Trecho do documento
========

ABELHAS MIRINS

Um bolinho modesto - minha mãe nunca foi lá muito boa nesta arte, embora fizesse cucas maravilhosas, já os bolos...(Prefiro nem comentar)
Sobre a mesa, uns salgadinhos e a longa espera até que chegassem os dois únicos convidados para o "festejo" de mais uma data natalícia deste que vos escreve.
Assim, solenes foram se chegando: Dona Jovina e seu Manoel - o Manoelzinho - um casal de idosos, nossos vizinhos que moravam além da ponte, numa única casa pingada na imensidão verde da campina.
Dona Jovina presenteara-me com uma caneca de porcelana, estampada com frutas onde destacava-se uma pera com o sinal de uma mordida.
[ Ao longo do que restara de minha infância, foi sempre nela que sorvi os meus cafés ]
Seu Manoelzinho, entregou-me uma sacola com algo inusitado.
Lembro-me nitidamente de suas palavras:
-"Meu fio ! Há muito tempo que estive preparando este presentinho pra você.Coisinha simpres, mas de coração"
Era uma daquelas antigas embalagens de chá "Mate Leão", no tempo em que este era vendido em delicadas caixinhas de madeira.

========

Requisitos do exercício
Prossiga o relato de memórias "Abelhas mirins" a partir da última frase apresentada, a que fala da caixinha de chá "Mate Leão" entregue por seu Manoelzinho.

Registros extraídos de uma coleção

========

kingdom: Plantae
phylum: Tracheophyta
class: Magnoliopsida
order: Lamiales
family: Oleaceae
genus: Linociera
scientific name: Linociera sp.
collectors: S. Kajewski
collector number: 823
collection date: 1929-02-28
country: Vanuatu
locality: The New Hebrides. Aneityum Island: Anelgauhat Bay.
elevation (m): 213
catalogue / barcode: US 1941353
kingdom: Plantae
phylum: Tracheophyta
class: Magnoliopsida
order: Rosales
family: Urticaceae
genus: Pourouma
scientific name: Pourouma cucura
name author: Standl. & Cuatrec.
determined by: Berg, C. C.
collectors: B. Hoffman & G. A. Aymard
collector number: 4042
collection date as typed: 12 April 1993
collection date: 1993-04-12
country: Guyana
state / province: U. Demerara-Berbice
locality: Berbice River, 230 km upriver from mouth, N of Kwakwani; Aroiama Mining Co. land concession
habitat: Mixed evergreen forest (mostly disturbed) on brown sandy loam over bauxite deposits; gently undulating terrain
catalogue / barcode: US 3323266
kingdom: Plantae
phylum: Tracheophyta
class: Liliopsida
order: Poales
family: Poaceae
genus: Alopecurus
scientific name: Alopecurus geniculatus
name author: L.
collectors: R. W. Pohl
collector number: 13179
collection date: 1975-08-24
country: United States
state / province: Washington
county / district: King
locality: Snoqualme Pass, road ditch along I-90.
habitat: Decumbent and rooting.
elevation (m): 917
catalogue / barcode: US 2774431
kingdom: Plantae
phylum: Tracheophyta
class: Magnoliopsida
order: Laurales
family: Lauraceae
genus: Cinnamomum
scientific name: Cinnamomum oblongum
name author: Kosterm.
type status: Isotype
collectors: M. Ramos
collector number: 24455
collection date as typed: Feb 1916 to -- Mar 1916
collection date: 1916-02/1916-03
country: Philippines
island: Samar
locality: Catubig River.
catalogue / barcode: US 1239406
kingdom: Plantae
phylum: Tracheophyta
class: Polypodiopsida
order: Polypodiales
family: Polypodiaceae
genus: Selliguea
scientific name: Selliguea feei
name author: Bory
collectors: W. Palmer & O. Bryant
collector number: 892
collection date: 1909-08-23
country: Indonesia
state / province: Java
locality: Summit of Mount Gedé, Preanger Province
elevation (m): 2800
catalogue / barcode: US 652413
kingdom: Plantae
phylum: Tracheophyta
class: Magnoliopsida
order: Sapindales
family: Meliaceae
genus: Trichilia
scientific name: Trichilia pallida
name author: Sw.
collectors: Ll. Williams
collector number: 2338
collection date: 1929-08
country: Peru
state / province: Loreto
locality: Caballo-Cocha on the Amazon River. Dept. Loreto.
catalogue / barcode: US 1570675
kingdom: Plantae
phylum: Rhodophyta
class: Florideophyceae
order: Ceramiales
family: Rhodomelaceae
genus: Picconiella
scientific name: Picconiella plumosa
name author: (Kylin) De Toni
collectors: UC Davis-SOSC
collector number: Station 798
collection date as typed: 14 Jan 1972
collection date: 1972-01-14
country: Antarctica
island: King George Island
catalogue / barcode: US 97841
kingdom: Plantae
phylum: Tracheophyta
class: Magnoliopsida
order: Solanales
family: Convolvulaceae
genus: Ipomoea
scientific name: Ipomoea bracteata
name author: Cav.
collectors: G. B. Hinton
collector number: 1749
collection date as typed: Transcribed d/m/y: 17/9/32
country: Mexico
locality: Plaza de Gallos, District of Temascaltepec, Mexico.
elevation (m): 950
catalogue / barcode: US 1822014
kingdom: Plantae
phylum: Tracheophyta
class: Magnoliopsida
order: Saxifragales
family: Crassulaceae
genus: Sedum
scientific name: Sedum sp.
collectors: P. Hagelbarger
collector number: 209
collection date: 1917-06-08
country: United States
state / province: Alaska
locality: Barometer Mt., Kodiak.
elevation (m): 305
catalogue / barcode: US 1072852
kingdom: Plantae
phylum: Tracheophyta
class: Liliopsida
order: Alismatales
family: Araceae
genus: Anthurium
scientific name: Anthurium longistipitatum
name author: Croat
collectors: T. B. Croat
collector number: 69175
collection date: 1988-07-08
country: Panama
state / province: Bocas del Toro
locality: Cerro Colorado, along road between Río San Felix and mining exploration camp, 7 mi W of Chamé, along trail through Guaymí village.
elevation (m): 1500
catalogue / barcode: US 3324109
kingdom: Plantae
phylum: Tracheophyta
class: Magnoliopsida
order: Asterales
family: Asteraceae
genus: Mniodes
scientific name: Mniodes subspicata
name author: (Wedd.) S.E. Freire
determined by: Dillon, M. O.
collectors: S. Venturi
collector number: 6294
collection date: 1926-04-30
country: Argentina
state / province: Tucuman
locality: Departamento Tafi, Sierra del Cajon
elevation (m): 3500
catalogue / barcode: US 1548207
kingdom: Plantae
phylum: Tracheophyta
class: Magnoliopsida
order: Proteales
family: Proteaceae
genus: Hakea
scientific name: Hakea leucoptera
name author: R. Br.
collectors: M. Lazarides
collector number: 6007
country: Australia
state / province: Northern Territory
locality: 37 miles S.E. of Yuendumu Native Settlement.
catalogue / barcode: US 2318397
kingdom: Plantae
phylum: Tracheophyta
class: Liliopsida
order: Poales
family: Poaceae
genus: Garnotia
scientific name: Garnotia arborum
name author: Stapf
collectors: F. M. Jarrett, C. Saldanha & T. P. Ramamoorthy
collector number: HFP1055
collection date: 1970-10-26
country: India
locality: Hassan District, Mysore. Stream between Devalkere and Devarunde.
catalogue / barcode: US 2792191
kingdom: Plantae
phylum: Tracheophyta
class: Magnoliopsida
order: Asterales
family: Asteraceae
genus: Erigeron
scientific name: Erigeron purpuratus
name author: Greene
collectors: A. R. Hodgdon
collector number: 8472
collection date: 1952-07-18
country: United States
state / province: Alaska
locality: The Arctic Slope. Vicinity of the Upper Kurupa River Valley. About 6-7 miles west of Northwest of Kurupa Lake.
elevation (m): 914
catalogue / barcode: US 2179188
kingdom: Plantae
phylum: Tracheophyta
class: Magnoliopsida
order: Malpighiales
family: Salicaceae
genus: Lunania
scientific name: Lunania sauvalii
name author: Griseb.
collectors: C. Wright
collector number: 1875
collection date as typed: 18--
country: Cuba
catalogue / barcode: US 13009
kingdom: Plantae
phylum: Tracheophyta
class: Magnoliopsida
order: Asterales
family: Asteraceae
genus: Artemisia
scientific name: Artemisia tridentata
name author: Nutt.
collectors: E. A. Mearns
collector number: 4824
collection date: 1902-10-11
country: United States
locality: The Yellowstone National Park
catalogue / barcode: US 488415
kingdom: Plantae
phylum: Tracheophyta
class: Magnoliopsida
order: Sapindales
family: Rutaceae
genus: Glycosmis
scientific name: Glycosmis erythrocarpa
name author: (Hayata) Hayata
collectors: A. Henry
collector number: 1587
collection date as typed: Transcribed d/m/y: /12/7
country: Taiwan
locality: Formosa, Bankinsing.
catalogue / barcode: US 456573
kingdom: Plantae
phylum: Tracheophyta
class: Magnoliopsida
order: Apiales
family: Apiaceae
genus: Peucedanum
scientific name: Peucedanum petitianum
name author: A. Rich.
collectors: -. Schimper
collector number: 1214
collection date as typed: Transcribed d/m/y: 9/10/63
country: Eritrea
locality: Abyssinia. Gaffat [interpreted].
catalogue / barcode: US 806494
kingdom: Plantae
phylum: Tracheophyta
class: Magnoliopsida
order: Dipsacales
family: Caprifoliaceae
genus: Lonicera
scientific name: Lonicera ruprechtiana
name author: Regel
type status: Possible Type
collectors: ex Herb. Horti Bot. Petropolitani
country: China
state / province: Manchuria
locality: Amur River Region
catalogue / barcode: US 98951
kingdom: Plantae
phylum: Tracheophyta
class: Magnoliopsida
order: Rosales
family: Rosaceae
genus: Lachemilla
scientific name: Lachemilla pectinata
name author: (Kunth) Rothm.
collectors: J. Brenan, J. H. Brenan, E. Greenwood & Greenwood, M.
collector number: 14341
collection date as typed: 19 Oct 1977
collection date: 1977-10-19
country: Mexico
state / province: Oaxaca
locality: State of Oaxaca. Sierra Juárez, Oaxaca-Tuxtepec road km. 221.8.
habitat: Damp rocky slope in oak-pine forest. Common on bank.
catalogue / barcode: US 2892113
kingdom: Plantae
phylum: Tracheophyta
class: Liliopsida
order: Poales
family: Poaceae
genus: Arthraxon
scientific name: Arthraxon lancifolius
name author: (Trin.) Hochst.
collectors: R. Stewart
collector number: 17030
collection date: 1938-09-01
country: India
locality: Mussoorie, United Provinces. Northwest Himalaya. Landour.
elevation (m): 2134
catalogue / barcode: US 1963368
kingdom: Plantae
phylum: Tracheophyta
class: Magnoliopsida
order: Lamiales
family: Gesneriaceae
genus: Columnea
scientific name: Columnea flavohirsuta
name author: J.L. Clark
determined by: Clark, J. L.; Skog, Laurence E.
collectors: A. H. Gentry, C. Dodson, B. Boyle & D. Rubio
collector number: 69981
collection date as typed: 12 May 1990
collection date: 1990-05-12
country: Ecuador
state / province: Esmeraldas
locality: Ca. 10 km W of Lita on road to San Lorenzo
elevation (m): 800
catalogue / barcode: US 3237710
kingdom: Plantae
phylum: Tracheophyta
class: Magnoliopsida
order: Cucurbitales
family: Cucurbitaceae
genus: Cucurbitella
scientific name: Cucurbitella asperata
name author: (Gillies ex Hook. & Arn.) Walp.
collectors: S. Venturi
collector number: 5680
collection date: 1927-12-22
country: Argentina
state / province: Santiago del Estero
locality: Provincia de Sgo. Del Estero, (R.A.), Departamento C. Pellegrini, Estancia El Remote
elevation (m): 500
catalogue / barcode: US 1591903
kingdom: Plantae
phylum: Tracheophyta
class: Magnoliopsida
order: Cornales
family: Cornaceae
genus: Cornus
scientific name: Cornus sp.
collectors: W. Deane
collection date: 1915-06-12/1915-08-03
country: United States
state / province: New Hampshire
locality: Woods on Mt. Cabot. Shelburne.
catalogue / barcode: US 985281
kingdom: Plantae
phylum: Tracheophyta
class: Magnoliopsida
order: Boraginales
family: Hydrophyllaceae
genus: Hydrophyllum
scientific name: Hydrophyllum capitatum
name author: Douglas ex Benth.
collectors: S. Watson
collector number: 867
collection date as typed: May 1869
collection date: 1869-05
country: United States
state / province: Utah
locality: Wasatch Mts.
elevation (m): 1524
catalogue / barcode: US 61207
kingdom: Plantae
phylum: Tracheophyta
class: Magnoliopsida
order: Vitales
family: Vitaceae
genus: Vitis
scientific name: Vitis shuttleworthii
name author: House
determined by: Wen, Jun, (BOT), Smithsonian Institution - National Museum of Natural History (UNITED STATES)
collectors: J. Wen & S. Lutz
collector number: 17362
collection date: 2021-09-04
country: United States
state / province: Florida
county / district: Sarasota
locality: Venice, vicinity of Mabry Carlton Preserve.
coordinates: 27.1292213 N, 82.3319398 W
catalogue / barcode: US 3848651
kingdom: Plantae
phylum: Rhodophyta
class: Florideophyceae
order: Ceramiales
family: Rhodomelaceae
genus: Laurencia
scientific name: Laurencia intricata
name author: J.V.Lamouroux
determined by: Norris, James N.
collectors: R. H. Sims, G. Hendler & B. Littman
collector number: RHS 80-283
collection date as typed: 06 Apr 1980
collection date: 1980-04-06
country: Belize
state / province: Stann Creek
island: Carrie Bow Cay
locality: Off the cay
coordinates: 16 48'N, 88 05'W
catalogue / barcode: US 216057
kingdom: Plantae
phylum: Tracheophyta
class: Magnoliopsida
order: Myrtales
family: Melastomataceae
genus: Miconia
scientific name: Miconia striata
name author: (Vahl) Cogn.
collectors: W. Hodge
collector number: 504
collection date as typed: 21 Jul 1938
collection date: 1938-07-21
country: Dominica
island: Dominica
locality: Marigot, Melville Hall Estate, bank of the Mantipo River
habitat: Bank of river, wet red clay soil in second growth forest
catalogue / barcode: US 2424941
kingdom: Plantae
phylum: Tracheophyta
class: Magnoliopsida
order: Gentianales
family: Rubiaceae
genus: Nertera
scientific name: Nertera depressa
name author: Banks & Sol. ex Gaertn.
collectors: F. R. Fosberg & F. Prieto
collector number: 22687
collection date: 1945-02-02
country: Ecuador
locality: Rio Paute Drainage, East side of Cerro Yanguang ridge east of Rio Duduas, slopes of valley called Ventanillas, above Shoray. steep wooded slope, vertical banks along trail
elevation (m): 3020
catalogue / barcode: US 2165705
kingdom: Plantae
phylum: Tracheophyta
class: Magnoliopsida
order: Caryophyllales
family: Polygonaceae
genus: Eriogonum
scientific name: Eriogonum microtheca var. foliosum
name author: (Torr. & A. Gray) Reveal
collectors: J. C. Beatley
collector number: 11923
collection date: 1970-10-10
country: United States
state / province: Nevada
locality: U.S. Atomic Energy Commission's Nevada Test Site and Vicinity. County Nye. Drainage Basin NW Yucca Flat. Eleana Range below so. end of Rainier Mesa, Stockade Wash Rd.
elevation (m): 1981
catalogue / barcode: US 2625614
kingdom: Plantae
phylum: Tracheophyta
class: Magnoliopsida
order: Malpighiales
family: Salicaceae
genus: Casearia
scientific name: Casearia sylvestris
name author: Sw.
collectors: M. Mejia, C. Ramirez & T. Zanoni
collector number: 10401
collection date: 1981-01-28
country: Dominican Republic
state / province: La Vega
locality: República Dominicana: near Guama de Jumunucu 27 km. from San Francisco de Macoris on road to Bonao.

========

Resposta esperada
[ Os mais "entrados" nos anos, certamente lembrarão ]
- Vamos subir ao sótão, disse-me ele, e lá mostrarei a você o que está dentro da caixa.
Ansioso subi os mais de dez degraus da escada e fiquei à espera do bom velhinho.
Chegando lá, ele foi abrindo cuidadosamente a tampa da caixinha e explicando o conteúdo da mesma.
- São abelhas "Mirins". Já estão em fase de produção de mel.Este mel, além de delicioso é também medicinal.
Lembro-me de uma espécie de pequenas bolhas recheadas do precioso líquido.
Fiquei encantado com a delicadeza do presentinho, enquanto seu Manoel, de posse de martelo e prego, afixava ao lado esquerdo da janela os meus novos amigos.
A recomendação era de que não as perturbasse e colhesse o mel muito raramente.
Infelizmente não segui as recomendações do meu vizinho e, constantemente subia as escadas e ficava a observar o entre e sai daquelas abelhinhas tão pequenas - lembravam pernilongos - na faina de produzir o mel.
Uma pequena abertura na parte de baixo da caixinha era a movimentada porta de entrada dos delicados insetos.
Não satisfeito em apenas observar o intenso vai e vem da colméia, um certo dia abri a tampa do caixote e deparei-me com um razoável volume de mel.
Com um canudinho fui sugando aquele amontoado de bolhas e sorvendo o licor dos deuses. Uma delícia ! Algo indescritível !
Acabei com o estoque da moçada.
Mais algum tempo e a cena se repetiu. Mais uma vez, e outra...Até o dia em que, desanimada, a colméia decidiu deixar de ser explorada e deu no pé.
Me entristecia as vezes que chegava na janela, abria a caixinha e em seu interior só encontrava as "marcas do passado".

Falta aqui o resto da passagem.